An analytics API built around one hard constraint: ingest large Excel/CSV uploads fast and cleanly, without corrupting the live dataset if the file is malformed. The ingestion pipeline went through three iterations before hitting 1M+ rows in 0.35 seconds.
- Pre-write schema validation: validates every uploaded Excel/CSV file against the expected schema before a single row touches the database — prevents data corruption against live production datasets under tight deadlines
- 1M+ rows in 0.35 s: achieved through streaming parsing (CsvHelper), 20K-row batching, and SqlBulkCopy via EFCore.BulkExtensions — not a single approach but a pipeline where each layer handles a different bottleneck
- Analytics endpoints: profit reporting, top/bottom-performing product rankings, and parameterized product search — designed for real business queries, not toy examples
Overview
The Purchase & Sales Analytics API ingests bulk purchase and sales data from Excel and CSV uploads, then exposes analytics endpoints for profit reporting, top/bottom product rankings, and parameterized product search. The hard part is not the analytics — it is the ingestion. A malformed upload must never reach the live dataset, and the pipeline has to stay fast even at scale.
Challenge
- Hard constraint on data integrity: a malformed Excel or CSV file could corrupt the live production dataset, so validation has to happen before a single row is written.
- Performance under load: the target was to ingest files with millions of rows without timing out or exhausting memory.

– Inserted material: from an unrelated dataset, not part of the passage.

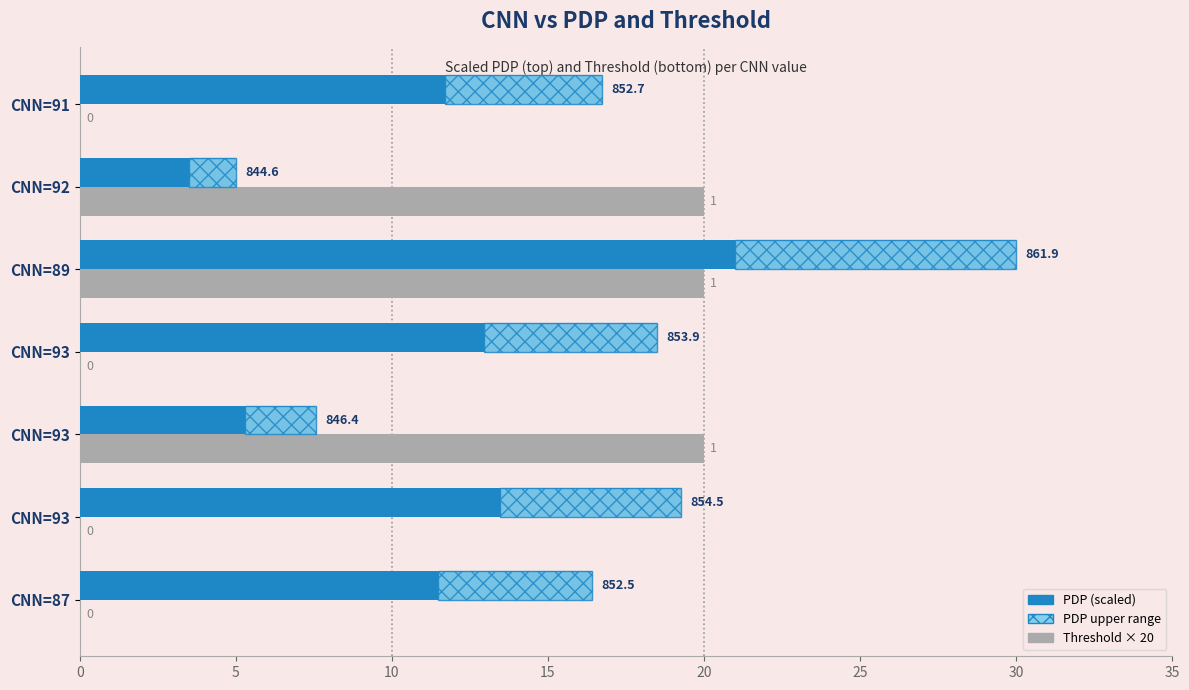

The value of PDP at CNN=91 is 16.7. True or false?

True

- Three bottlenecks, one pipeline: parsing, batching, and bulk write each contributed their own bottleneck, and no single optimization was enough.
Solution
- Pre-write schema validation: every uploaded file is validated against the expected schema before any row touches the database, protecting the live dataset under tight deadlines.
- Streaming parsing with CsvHelper to avoid loading the entire file into memory.
- 20K-row batching to balance round-trip overhead against transaction size.
- SqlBulkCopy via EFCore.BulkExtensions for the final write, pushing past EF Core’s per-row insertion cost.
- Analytics endpoints for profit reporting, top/bottom product rankings, and parameterized product search, designed for real business queries rather than toy examples.
Lessons Learned
The lesson here is that performance is a pipeline problem, not a single-knob problem. Streaming parsing fixed memory. Batching fixed round-trip overhead. Bulk insert fixed EF Core’s per-row cost. None of the three on its own would have hit 1M+ rows in 0.35s, and the engineering work was identifying which layer was the current bottleneck at each iteration.